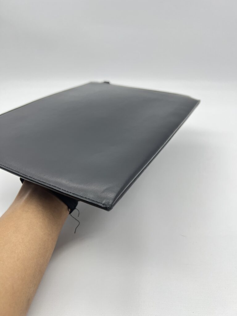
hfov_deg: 53.1
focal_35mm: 26
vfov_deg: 67.3
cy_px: 158
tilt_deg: -33.4
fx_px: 237
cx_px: 118
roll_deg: +1.1
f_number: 1.5
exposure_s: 1/100
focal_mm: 5.7
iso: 40
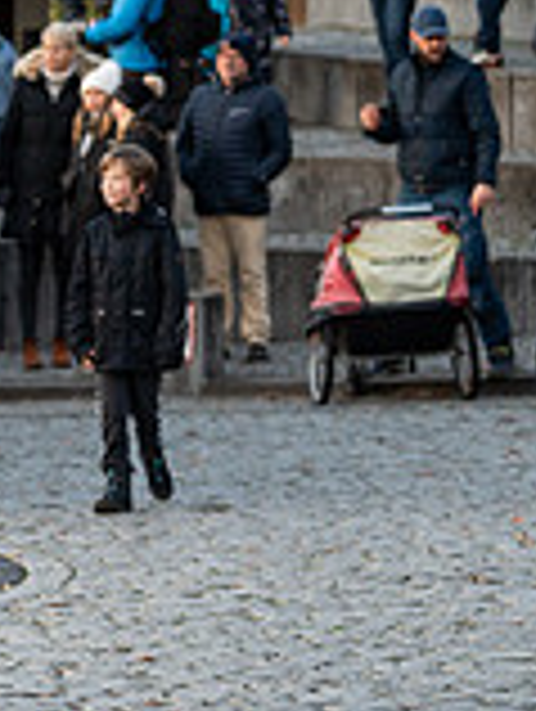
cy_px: 629
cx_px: -748
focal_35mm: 313
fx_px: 6445
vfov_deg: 6.3
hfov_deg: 4.6
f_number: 2.8
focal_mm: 89
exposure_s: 1/400
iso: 640
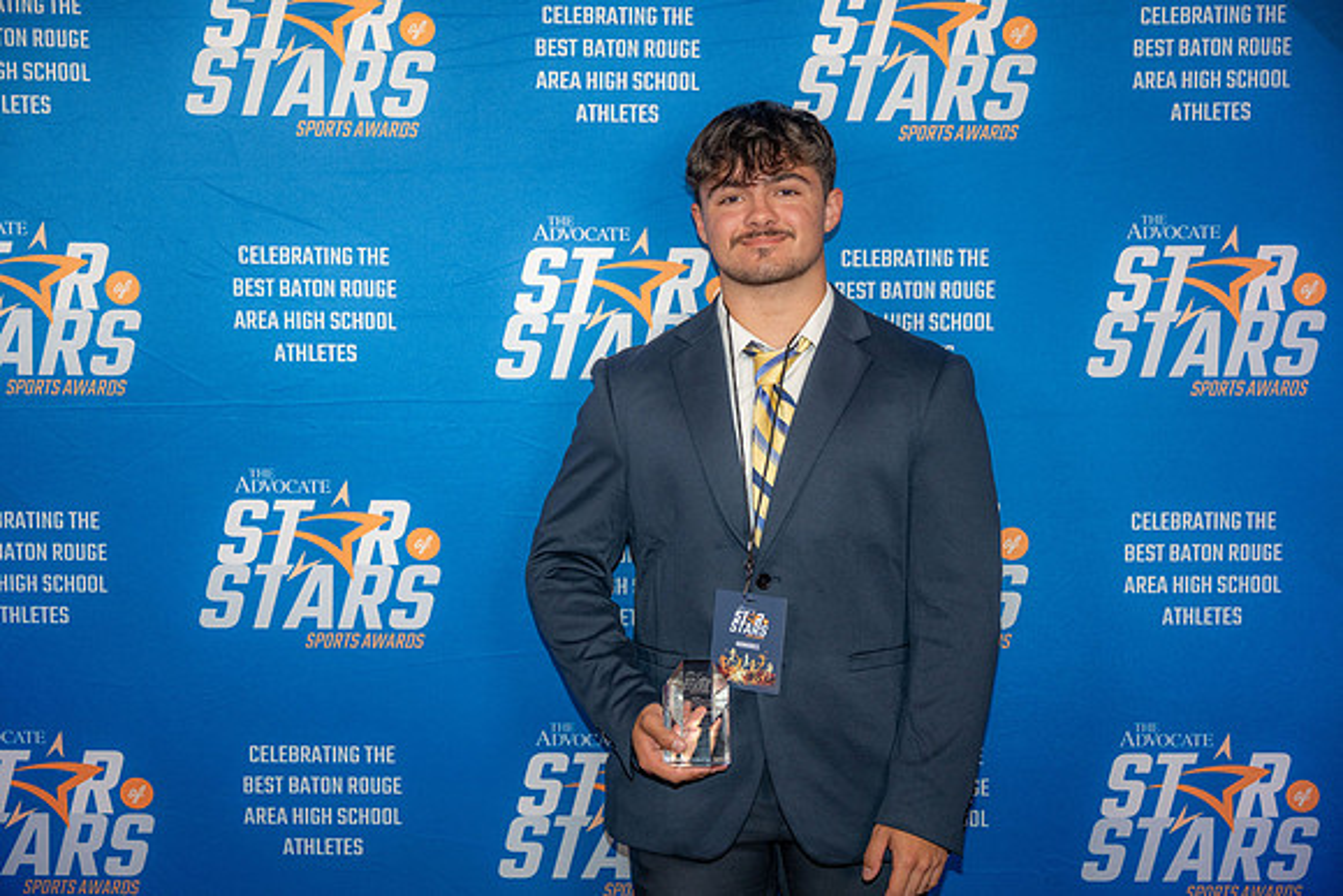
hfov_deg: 40.3
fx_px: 1828
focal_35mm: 49
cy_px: 448
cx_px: 672
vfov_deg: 27.5
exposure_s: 1/160
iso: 320
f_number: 3.2
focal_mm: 49
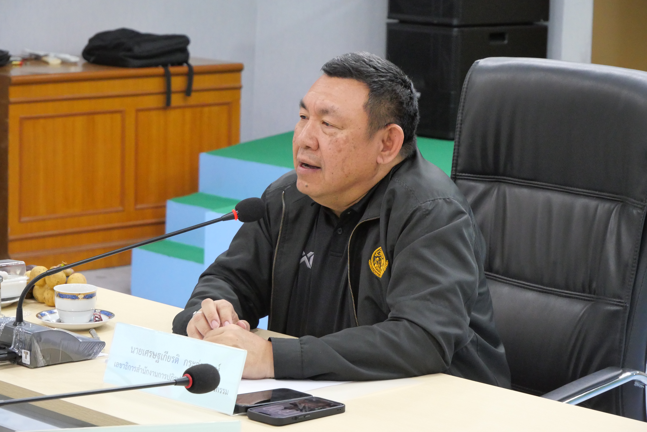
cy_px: 216
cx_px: 324
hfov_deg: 16.5
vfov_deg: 11.1
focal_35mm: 124
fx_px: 2230
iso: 3200
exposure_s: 1/60
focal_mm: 60
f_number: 5.6
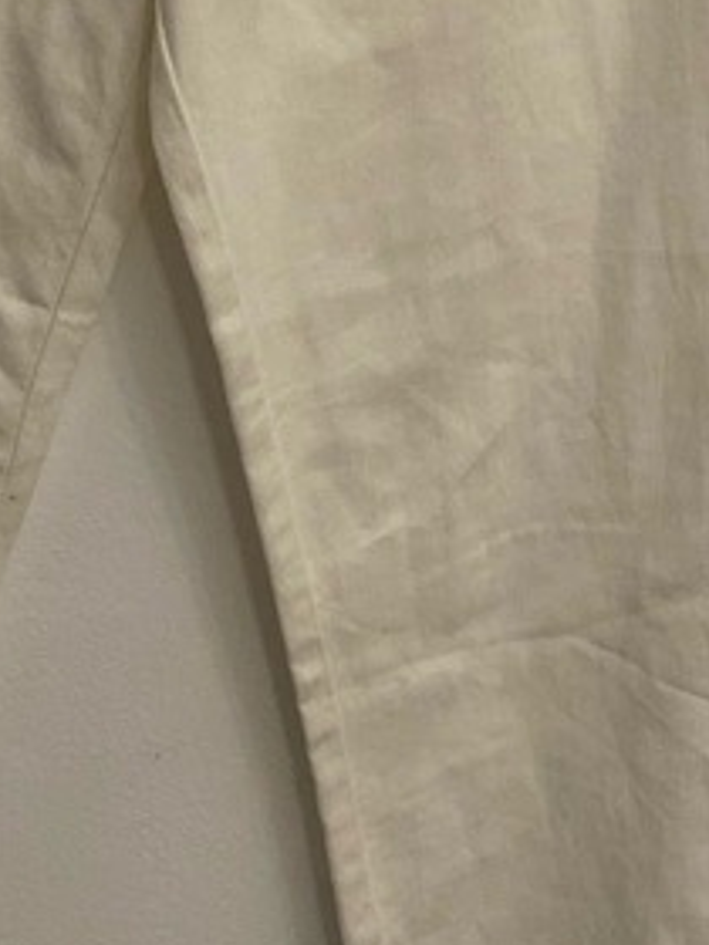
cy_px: 142
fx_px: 2540
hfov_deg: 15.8
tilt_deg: -15.9
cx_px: 206
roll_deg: -5.0
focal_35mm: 93
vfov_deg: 20.8
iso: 320
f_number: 1.8
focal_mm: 4.25
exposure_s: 1/50
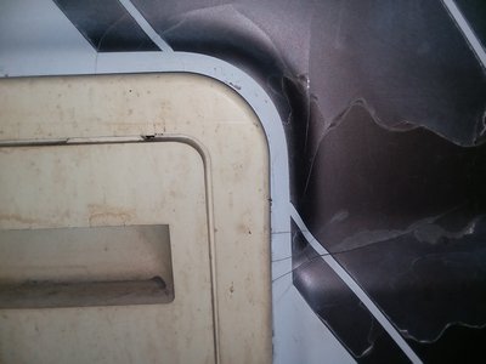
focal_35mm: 29
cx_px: 243
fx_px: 407
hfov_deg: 61.7
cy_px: 182
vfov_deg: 48.2
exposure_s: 1/449
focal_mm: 2.47
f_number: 1.9
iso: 40
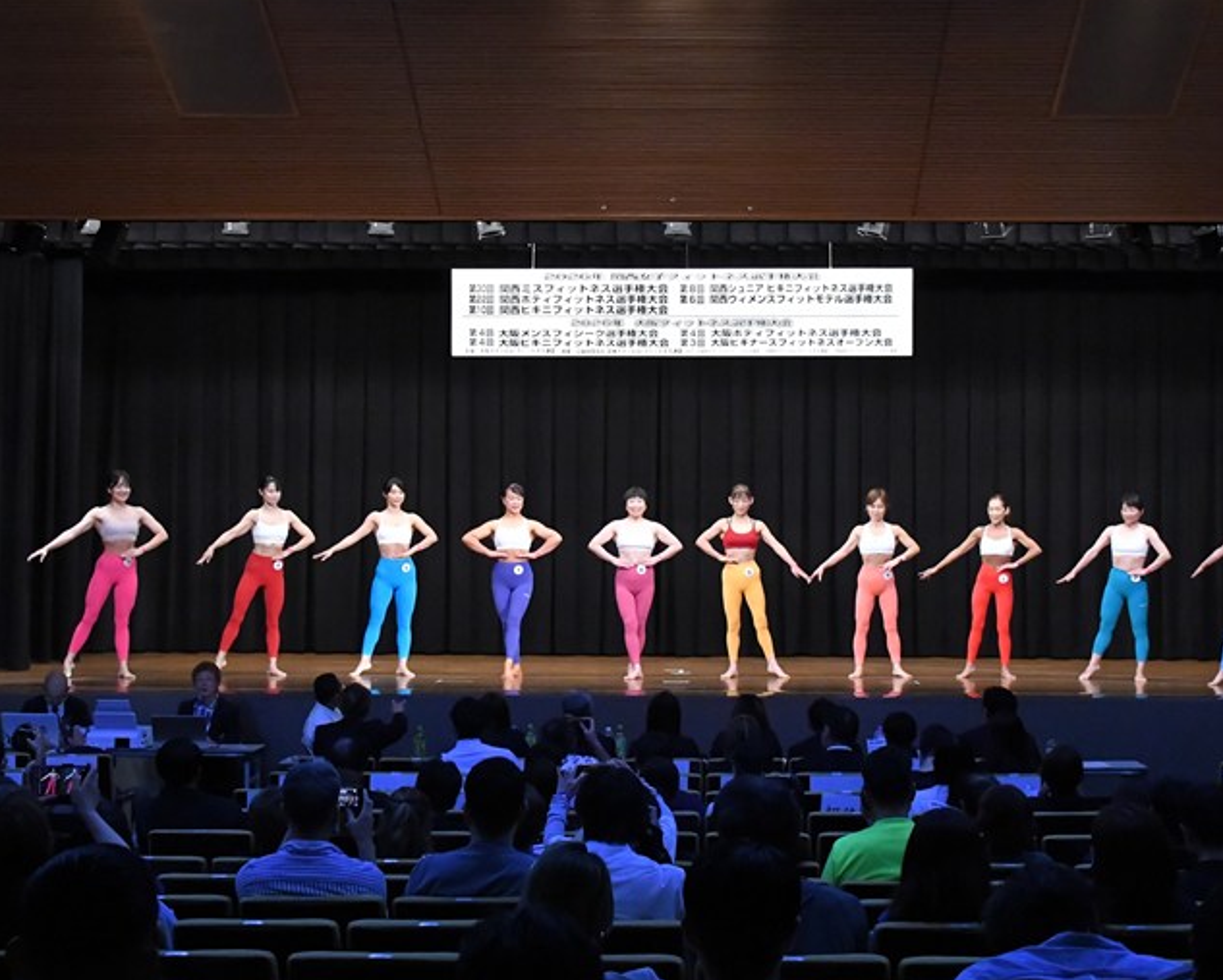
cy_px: 489
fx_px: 2245
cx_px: 679
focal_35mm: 62
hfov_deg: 30.4
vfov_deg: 24.6
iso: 8000
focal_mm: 36
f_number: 5.6
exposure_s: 1/400
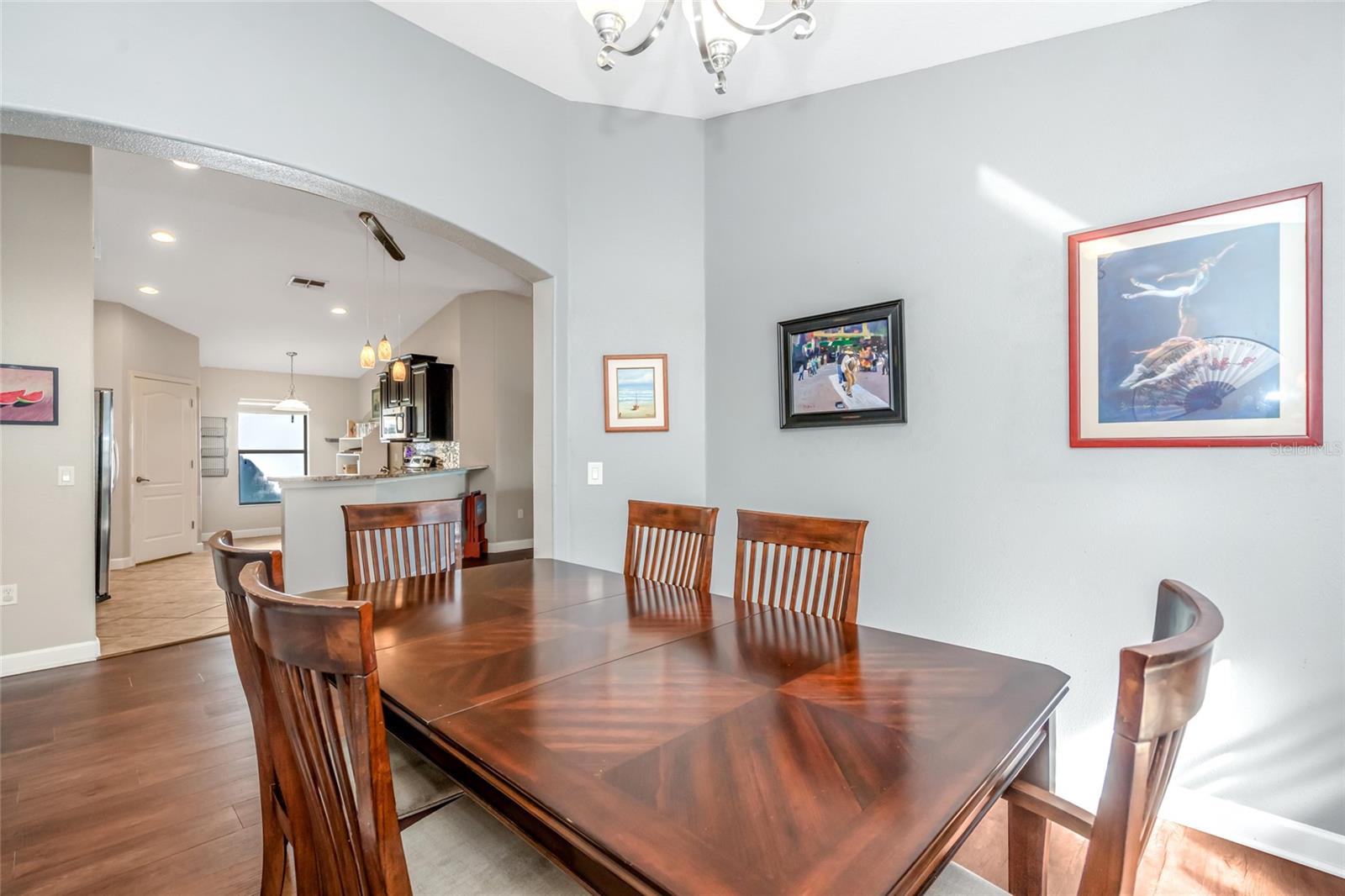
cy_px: 448
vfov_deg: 73.7
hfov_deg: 96.7
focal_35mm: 16
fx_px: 598
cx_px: 672
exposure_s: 1/60
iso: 640
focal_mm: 16
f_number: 6.7
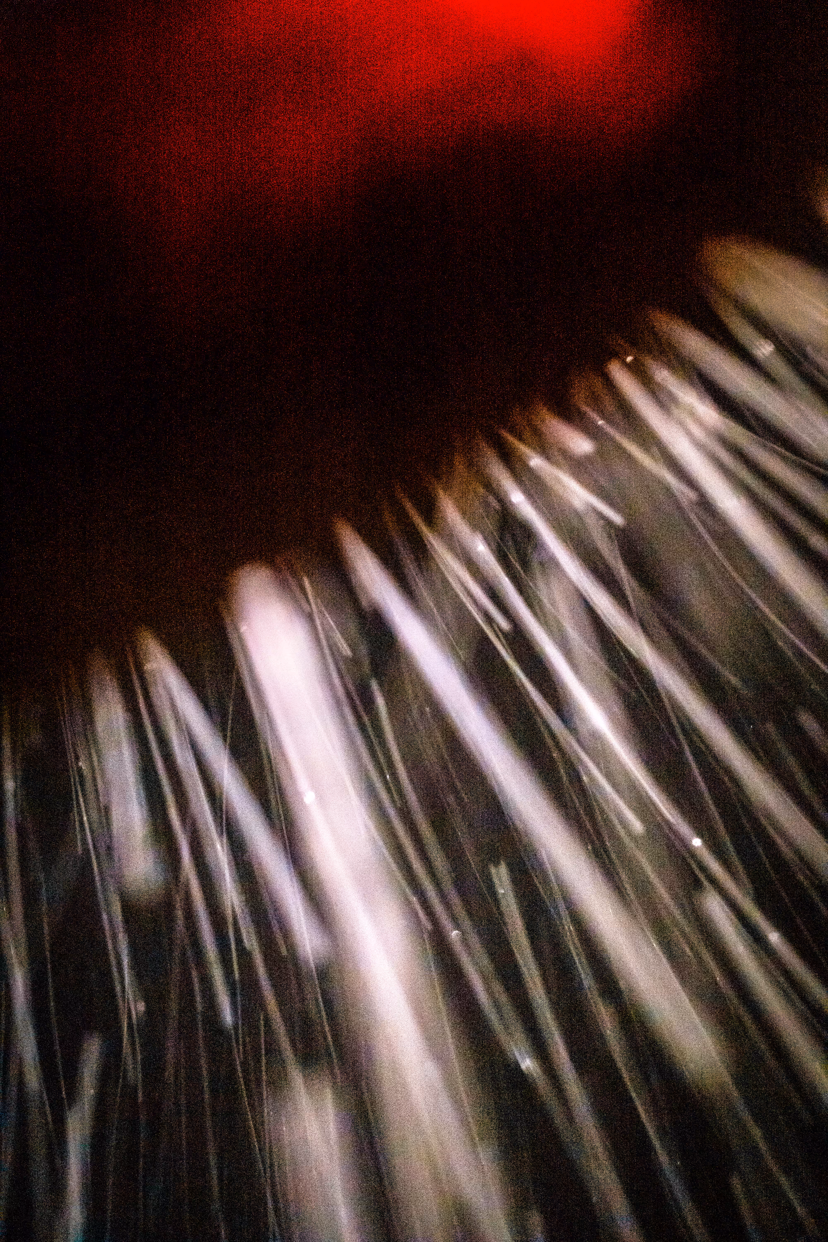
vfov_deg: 54.4
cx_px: 414
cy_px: 621
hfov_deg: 37.9
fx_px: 1207
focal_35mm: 35
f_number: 9.5
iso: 3200
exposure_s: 1/5
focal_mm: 35
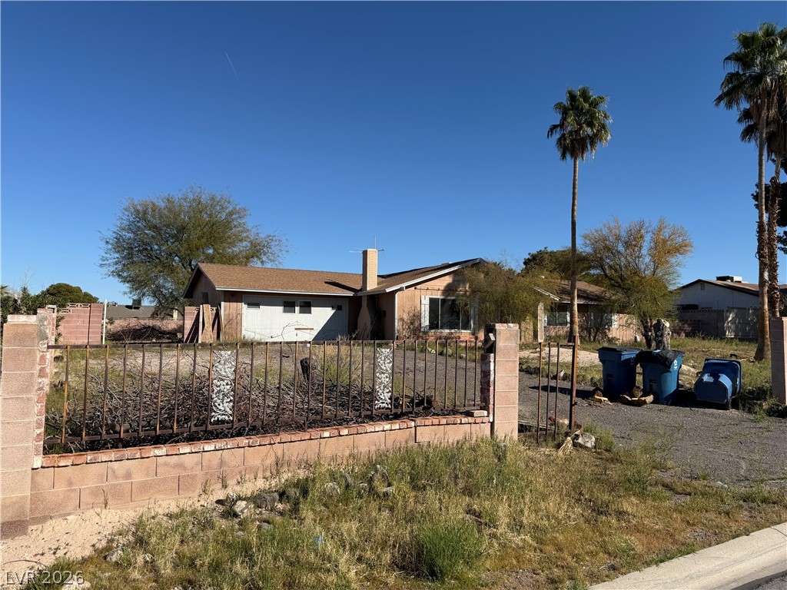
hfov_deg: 71.6
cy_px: 295
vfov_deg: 56.8
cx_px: 394
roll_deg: -0.7
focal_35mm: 24
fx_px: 546
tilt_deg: +4.4
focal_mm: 6.76
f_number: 1.78
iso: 80
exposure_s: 1/6173
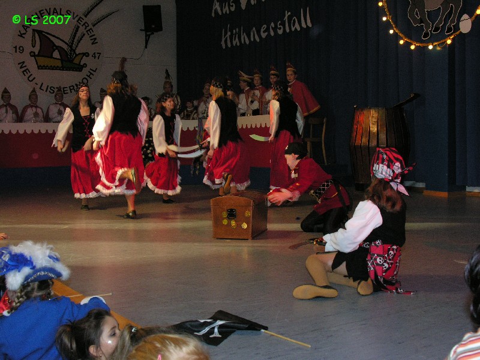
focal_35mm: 46
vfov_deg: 31.5
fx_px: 638
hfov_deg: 41.2
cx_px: 240
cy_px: 180
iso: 200
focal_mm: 11.8
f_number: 4.2
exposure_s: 1/60.1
----
▶ [Your goal]: Repeat all of the data above word for word, minus the pictures.

▶ [Solution below]:
hfov_deg: 53.1
focal_35mm: 26
vfov_deg: 67.3
cy_px: 158
tilt_deg: -33.4
fx_px: 237
cx_px: 118
roll_deg: +1.1
f_number: 1.5
exposure_s: 1/100
focal_mm: 5.7
iso: 40
cy_px: 629
cx_px: -748
focal_35mm: 313
fx_px: 6445
vfov_deg: 6.3
hfov_deg: 4.6
f_number: 2.8
focal_mm: 89
exposure_s: 1/400
iso: 640
hfov_deg: 40.3
fx_px: 1828
focal_35mm: 49
cy_px: 448
cx_px: 672
vfov_deg: 27.5
exposure_s: 1/160
iso: 320
f_number: 3.2
focal_mm: 49
cy_px: 216
cx_px: 324
hfov_deg: 16.5
vfov_deg: 11.1
focal_35mm: 124
fx_px: 2230
iso: 3200
exposure_s: 1/60
focal_mm: 60
f_number: 5.6
cy_px: 142
fx_px: 2540
hfov_deg: 15.8
tilt_deg: -15.9
cx_px: 206
roll_deg: -5.0
focal_35mm: 93
vfov_deg: 20.8
iso: 320
f_number: 1.8
focal_mm: 4.25
exposure_s: 1/50
focal_35mm: 29
cx_px: 243
fx_px: 407
hfov_deg: 61.7
cy_px: 182
vfov_deg: 48.2
exposure_s: 1/449
focal_mm: 2.47
f_number: 1.9
iso: 40
cy_px: 489
fx_px: 2245
cx_px: 679
focal_35mm: 62
hfov_deg: 30.4
vfov_deg: 24.6
iso: 8000
focal_mm: 36
f_number: 5.6
exposure_s: 1/400
cy_px: 448
vfov_deg: 73.7
hfov_deg: 96.7
focal_35mm: 16
fx_px: 598
cx_px: 672
exposure_s: 1/60
iso: 640
focal_mm: 16
f_number: 6.7
vfov_deg: 54.4
cx_px: 414
cy_px: 621
hfov_deg: 37.9
fx_px: 1207
focal_35mm: 35
f_number: 9.5
iso: 3200
exposure_s: 1/5
focal_mm: 35
hfov_deg: 71.6
cy_px: 295
vfov_deg: 56.8
cx_px: 394
roll_deg: -0.7
focal_35mm: 24
fx_px: 546
tilt_deg: +4.4
focal_mm: 6.76
f_number: 1.78
iso: 80
exposure_s: 1/6173
focal_35mm: 46
vfov_deg: 31.5
fx_px: 638
hfov_deg: 41.2
cx_px: 240
cy_px: 180
iso: 200
focal_mm: 11.8
f_number: 4.2
exposure_s: 1/60.1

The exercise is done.